Mount Yukness
2847m (9341ft.)

Located at the head of Cataract Brook immediately southeast of Lake O'Hara; between Opabin Valley and Lake Oesa. Yoho Park, Major headwater Columbia River.
Latitude 51; 20; 30 Longitude 116; 18; 30, Topo map 82N/08

Named in 1916. "Yukness" is the Stoney Indian word for "sharpened with a knife." The peak appears to be when viewed from Lake O'Hara. Official name.

Photo: Looking east to Mount Yukness (courtesy Kathy and Rob Taerum)
More photos

Other Information
Looking southeast across Lake O'Hara to Mount Yukness (courtesy Brenda Everitt)

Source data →

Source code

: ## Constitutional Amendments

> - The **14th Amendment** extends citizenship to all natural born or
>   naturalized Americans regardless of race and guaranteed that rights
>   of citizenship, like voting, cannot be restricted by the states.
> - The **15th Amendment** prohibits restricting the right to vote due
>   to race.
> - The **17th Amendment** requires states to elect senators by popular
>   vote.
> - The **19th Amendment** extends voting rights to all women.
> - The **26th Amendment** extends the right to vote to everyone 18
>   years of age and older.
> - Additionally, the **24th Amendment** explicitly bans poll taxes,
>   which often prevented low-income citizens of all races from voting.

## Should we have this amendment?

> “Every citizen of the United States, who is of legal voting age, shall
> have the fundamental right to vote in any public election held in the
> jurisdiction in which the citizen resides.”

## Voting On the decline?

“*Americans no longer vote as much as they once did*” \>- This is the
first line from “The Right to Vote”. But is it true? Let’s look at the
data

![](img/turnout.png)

Problems to solve →
[a] List every person the Mount Yukness text credits by name.
[b] Print the part of the Mount Yukness text from "Photo: Looking east" to "(courtesy Brenda Everitt)".

Answers →
[a] Kathy Taerum, Rob Taerum, Brenda Everitt

[b]
Photo: Looking east to Mount Yukness (courtesy Kathy and Rob Taerum)
More photos

Other Information
Looking southeast across Lake O'Hara to Mount Yukness (courtesy Brenda Everitt)